> DATA SHOWN:

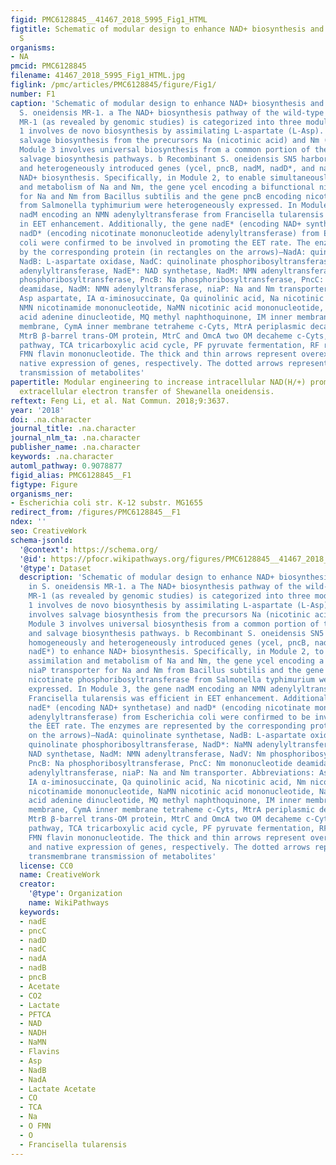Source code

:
 ```yaml
---
figid: PMC6128845__41467_2018_5995_Fig1_HTML
figtitle: Schematic of modular design to enhance NAD+ biosynthesis and EET rate in
  S
organisms:
- NA
pmcid: PMC6128845
filename: 41467_2018_5995_Fig1_HTML.jpg
figlink: /pmc/articles/PMC6128845/figure/Fig1/
number: F1
caption: 'Schematic of modular design to enhance NAD+ biosynthesis and EET rate in
  S. oneidensis MR-1. a The NAD+ biosynthesis pathway of the wild-type S. oneidensis
  MR-1 (as revealed by genomic studies) is categorized into three modules. Module
  1 involves de novo biosynthesis by assimilating L-aspartate (L-Asp). Module 2 involves
  salvage biosynthesis from the precursors Na (nicotinic acid) and Nm (nicotinamide).
  Module 3 involves universal biosynthesis from a common portion of the de novo and
  salvage biosynthesis pathways. b Recombinant S. oneidensis SN5 harboring five homogeneously
  and heterogeneously introduced genes (ycel, pncB, nadM, nadD*, and nadE*) to enhance
  NAD+ biosynthesis. Specifically, in Module 2, to enable simultaneously assimilation
  and metabolism of Na and Nm, the gene ycel encoding a bifunctional niaP transporter
  for Na and Nm from Bacillus subtilis and the gene pncB encoding nicotinate phosphoribosyltransferase
  from Salmonella typhimurium were heterogeneously expressed. In Module 3, the gene
  nadM encoding an NMN adenylyltransferase from Francisella tularensis was efficient
  in EET enhancement. Additionally, the gene nadE* (encoding NAD+ synthetase) and
  nadD* (encoding nicotinate mononucleotide adenylyltransferase) from Escherichia
  coli were confirmed to be involved in promoting the EET rate. The enzymes are represented
  by the corresponding protein (in rectangles on the arrows)—NadA: quinolinate synthetase,
  NadB: L-aspartate oxidase, NadC: quinolinate phosphoribosyltransferase, NadD*: NaMN
  adenylyltransferase, NadE*: NAD synthetase, NadM: NMN adenyltransferase, NadV: Nm
  phosphoribosyltransferase, PncB: Na phosphoribosyltransferase, PncC: Nm mononucleotide
  deamidase, NadM: NMN adenylyltransferase, niaP: Na and Nm transporter. Abbreviations:
  Asp aspartate, IA α-iminosuccinate, Qa quinolinic acid, Na nicotinic acid, Nm nicotinamide,
  NMN nicotinamide mononucleotide, NaMN nicotinic acid mononucleotide, NaAD nicotinic
  acid adenine dinucleotide, MQ methyl naphthoquinone, IM inner membrane, OM outer
  membrane, CymA inner membrane tetraheme c-Cyts, MtrA periplasmic decaheme c-Cyts,
  MtrB β-barrel trans-OM protein, MtrC and OmcA two OM decaheme c-Cyts, EMP Embden–Meyerhof–Parnas
  pathway, TCA tricarboxylic acid cycle, PF pyruvate fermentation, RF riboflavin,
  FMN flavin mononucleotide. The thick and thin arrows represent overexpression and
  native expression of genes, respectively. The dotted arrows represent the transmembrane
  transmission of metabolites'
papertitle: Modular engineering to increase intracellular NAD(H/+) promotes rate of
  extracellular electron transfer of Shewanella oneidensis.
reftext: Feng Li, et al. Nat Commun. 2018;9:3637.
year: '2018'
doi: .na.character
journal_title: .na.character
journal_nlm_ta: .na.character
publisher_name: .na.character
keywords: .na.character
automl_pathway: 0.9078877
figid_alias: PMC6128845__F1
figtype: Figure
organisms_ner:
- Escherichia coli str. K-12 substr. MG1655
redirect_from: /figures/PMC6128845__F1
ndex: ''
seo: CreativeWork
schema-jsonld:
  '@context': https://schema.org/
  '@id': https://pfocr.wikipathways.org/figures/PMC6128845__41467_2018_5995_Fig1_HTML.html
  '@type': Dataset
  description: 'Schematic of modular design to enhance NAD+ biosynthesis and EET rate
    in S. oneidensis MR-1. a The NAD+ biosynthesis pathway of the wild-type S. oneidensis
    MR-1 (as revealed by genomic studies) is categorized into three modules. Module
    1 involves de novo biosynthesis by assimilating L-aspartate (L-Asp). Module 2
    involves salvage biosynthesis from the precursors Na (nicotinic acid) and Nm (nicotinamide).
    Module 3 involves universal biosynthesis from a common portion of the de novo
    and salvage biosynthesis pathways. b Recombinant S. oneidensis SN5 harboring five
    homogeneously and heterogeneously introduced genes (ycel, pncB, nadM, nadD*, and
    nadE*) to enhance NAD+ biosynthesis. Specifically, in Module 2, to enable simultaneously
    assimilation and metabolism of Na and Nm, the gene ycel encoding a bifunctional
    niaP transporter for Na and Nm from Bacillus subtilis and the gene pncB encoding
    nicotinate phosphoribosyltransferase from Salmonella typhimurium were heterogeneously
    expressed. In Module 3, the gene nadM encoding an NMN adenylyltransferase from
    Francisella tularensis was efficient in EET enhancement. Additionally, the gene
    nadE* (encoding NAD+ synthetase) and nadD* (encoding nicotinate mononucleotide
    adenylyltransferase) from Escherichia coli were confirmed to be involved in promoting
    the EET rate. The enzymes are represented by the corresponding protein (in rectangles
    on the arrows)—NadA: quinolinate synthetase, NadB: L-aspartate oxidase, NadC:
    quinolinate phosphoribosyltransferase, NadD*: NaMN adenylyltransferase, NadE*:
    NAD synthetase, NadM: NMN adenyltransferase, NadV: Nm phosphoribosyltransferase,
    PncB: Na phosphoribosyltransferase, PncC: Nm mononucleotide deamidase, NadM: NMN
    adenylyltransferase, niaP: Na and Nm transporter. Abbreviations: Asp aspartate,
    IA α-iminosuccinate, Qa quinolinic acid, Na nicotinic acid, Nm nicotinamide, NMN
    nicotinamide mononucleotide, NaMN nicotinic acid mononucleotide, NaAD nicotinic
    acid adenine dinucleotide, MQ methyl naphthoquinone, IM inner membrane, OM outer
    membrane, CymA inner membrane tetraheme c-Cyts, MtrA periplasmic decaheme c-Cyts,
    MtrB β-barrel trans-OM protein, MtrC and OmcA two OM decaheme c-Cyts, EMP Embden–Meyerhof–Parnas
    pathway, TCA tricarboxylic acid cycle, PF pyruvate fermentation, RF riboflavin,
    FMN flavin mononucleotide. The thick and thin arrows represent overexpression
    and native expression of genes, respectively. The dotted arrows represent the
    transmembrane transmission of metabolites'
  license: CC0
  name: CreativeWork
  creator:
    '@type': Organization
    name: WikiPathways
  keywords:
  - nadE
  - pncC
  - nadD
  - nadC
  - nadA
  - nadB
  - pncB
  - Acetate
  - CO2
  - Lactate
  - PFTCA
  - NAD
  - NADH
  - NaMN
  - Flavins
  - Asp
  - NadB
  - NadA
  - Lactate Acetate
  - CO
  - TCA
  - Na
  - O FMN
  - O
  - Francisella tularensis
---
```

> EXERCISE REQUIREMENTS:
Write each entry again exactly, minus any images.

> RESPONSE AREA:
Source code

:
 ```yaml
---
figid: PMC6128845__41467_2018_5995_Fig1_HTML
figtitle: Schematic of modular design to enhance NAD+ biosynthesis and EET rate in
  S
organisms:
- NA
pmcid: PMC6128845
filename: 41467_2018_5995_Fig1_HTML.jpg
figlink: /pmc/articles/PMC6128845/figure/Fig1/
number: F1
caption: 'Schematic of modular design to enhance NAD+ biosynthesis and EET rate in
  S. oneidensis MR-1. a The NAD+ biosynthesis pathway of the wild-type S. oneidensis
  MR-1 (as revealed by genomic studies) is categorized into three modules. Module
  1 involves de novo biosynthesis by assimilating L-aspartate (L-Asp). Module 2 involves
  salvage biosynthesis from the precursors Na (nicotinic acid) and Nm (nicotinamide).
  Module 3 involves universal biosynthesis from a common portion of the de novo and
  salvage biosynthesis pathways. b Recombinant S. oneidensis SN5 harboring five homogeneously
  and heterogeneously introduced genes (ycel, pncB, nadM, nadD*, and nadE*) to enhance
  NAD+ biosynthesis. Specifically, in Module 2, to enable simultaneously assimilation
  and metabolism of Na and Nm, the gene ycel encoding a bifunctional niaP transporter
  for Na and Nm from Bacillus subtilis and the gene pncB encoding nicotinate phosphoribosyltransferase
  from Salmonella typhimurium were heterogeneously expressed. In Module 3, the gene
  nadM encoding an NMN adenylyltransferase from Francisella tularensis was efficient
  in EET enhancement. Additionally, the gene nadE* (encoding NAD+ synthetase) and
  nadD* (encoding nicotinate mononucleotide adenylyltransferase) from Escherichia
  coli were confirmed to be involved in promoting the EET rate. The enzymes are represented
  by the corresponding protein (in rectangles on the arrows)—NadA: quinolinate synthetase,
  NadB: L-aspartate oxidase, NadC: quinolinate phosphoribosyltransferase, NadD*: NaMN
  adenylyltransferase, NadE*: NAD synthetase, NadM: NMN adenyltransferase, NadV: Nm
  phosphoribosyltransferase, PncB: Na phosphoribosyltransferase, PncC: Nm mononucleotide
  deamidase, NadM: NMN adenylyltransferase, niaP: Na and Nm transporter. Abbreviations:
  Asp aspartate, IA α-iminosuccinate, Qa quinolinic acid, Na nicotinic acid, Nm nicotinamide,
  NMN nicotinamide mononucleotide, NaMN nicotinic acid mononucleotide, NaAD nicotinic
  acid adenine dinucleotide, MQ methyl naphthoquinone, IM inner membrane, OM outer
  membrane, CymA inner membrane tetraheme c-Cyts, MtrA periplasmic decaheme c-Cyts,
  MtrB β-barrel trans-OM protein, MtrC and OmcA two OM decaheme c-Cyts, EMP Embden–Meyerhof–Parnas
  pathway, TCA tricarboxylic acid cycle, PF pyruvate fermentation, RF riboflavin,
  FMN flavin mononucleotide. The thick and thin arrows represent overexpression and
  native expression of genes, respectively. The dotted arrows represent the transmembrane
  transmission of metabolites'
papertitle: Modular engineering to increase intracellular NAD(H/+) promotes rate of
  extracellular electron transfer of Shewanella oneidensis.
reftext: Feng Li, et al. Nat Commun. 2018;9:3637.
year: '2018'
doi: .na.character
journal_title: .na.character
journal_nlm_ta: .na.character
publisher_name: .na.character
keywords: .na.character
automl_pathway: 0.9078877
figid_alias: PMC6128845__F1
figtype: Figure
organisms_ner:
- Escherichia coli str. K-12 substr. MG1655
redirect_from: /figures/PMC6128845__F1
ndex: ''
seo: CreativeWork
schema-jsonld:
  '@context': https://schema.org/
  '@id': https://pfocr.wikipathways.org/figures/PMC6128845__41467_2018_5995_Fig1_HTML.html
  '@type': Dataset
  description: 'Schematic of modular design to enhance NAD+ biosynthesis and EET rate
    in S. oneidensis MR-1. a The NAD+ biosynthesis pathway of the wild-type S. oneidensis
    MR-1 (as revealed by genomic studies) is categorized into three modules. Module
    1 involves de novo biosynthesis by assimilating L-aspartate (L-Asp). Module 2
    involves salvage biosynthesis from the precursors Na (nicotinic acid) and Nm (nicotinamide).
    Module 3 involves universal biosynthesis from a common portion of the de novo
    and salvage biosynthesis pathways. b Recombinant S. oneidensis SN5 harboring five
    homogeneously and heterogeneously introduced genes (ycel, pncB, nadM, nadD*, and
    nadE*) to enhance NAD+ biosynthesis. Specifically, in Module 2, to enable simultaneously
    assimilation and metabolism of Na and Nm, the gene ycel encoding a bifunctional
    niaP transporter for Na and Nm from Bacillus subtilis and the gene pncB encoding
    nicotinate phosphoribosyltransferase from Salmonella typhimurium were heterogeneously
    expressed. In Module 3, the gene nadM encoding an NMN adenylyltransferase from
    Francisella tularensis was efficient in EET enhancement. Additionally, the gene
    nadE* (encoding NAD+ synthetase) and nadD* (encoding nicotinate mononucleotide
    adenylyltransferase) from Escherichia coli were confirmed to be involved in promoting
    the EET rate. The enzymes are represented by the corresponding protein (in rectangles
    on the arrows)—NadA: quinolinate synthetase, NadB: L-aspartate oxidase, NadC:
    quinolinate phosphoribosyltransferase, NadD*: NaMN adenylyltransferase, NadE*:
    NAD synthetase, NadM: NMN adenyltransferase, NadV: Nm phosphoribosyltransferase,
    PncB: Na phosphoribosyltransferase, PncC: Nm mononucleotide deamidase, NadM: NMN
    adenylyltransferase, niaP: Na and Nm transporter. Abbreviations: Asp aspartate,
    IA α-iminosuccinate, Qa quinolinic acid, Na nicotinic acid, Nm nicotinamide, NMN
    nicotinamide mononucleotide, NaMN nicotinic acid mononucleotide, NaAD nicotinic
    acid adenine dinucleotide, MQ methyl naphthoquinone, IM inner membrane, OM outer
    membrane, CymA inner membrane tetraheme c-Cyts, MtrA periplasmic decaheme c-Cyts,
    MtrB β-barrel trans-OM protein, MtrC and OmcA two OM decaheme c-Cyts, EMP Embden–Meyerhof–Parnas
    pathway, TCA tricarboxylic acid cycle, PF pyruvate fermentation, RF riboflavin,
    FMN flavin mononucleotide. The thick and thin arrows represent overexpression
    and native expression of genes, respectively. The dotted arrows represent the
    transmembrane transmission of metabolites'
  license: CC0
  name: CreativeWork
  creator:
    '@type': Organization
    name: WikiPathways
  keywords:
  - nadE
  - pncC
  - nadD
  - nadC
  - nadA
  - nadB
  - pncB
  - Acetate
  - CO2
  - Lactate
  - PFTCA
  - NAD
  - NADH
  - NaMN
  - Flavins
  - Asp
  - NadB
  - NadA
  - Lactate Acetate
  - CO
  - TCA
  - Na
  - O FMN
  - O
  - Francisella tularensis
---
```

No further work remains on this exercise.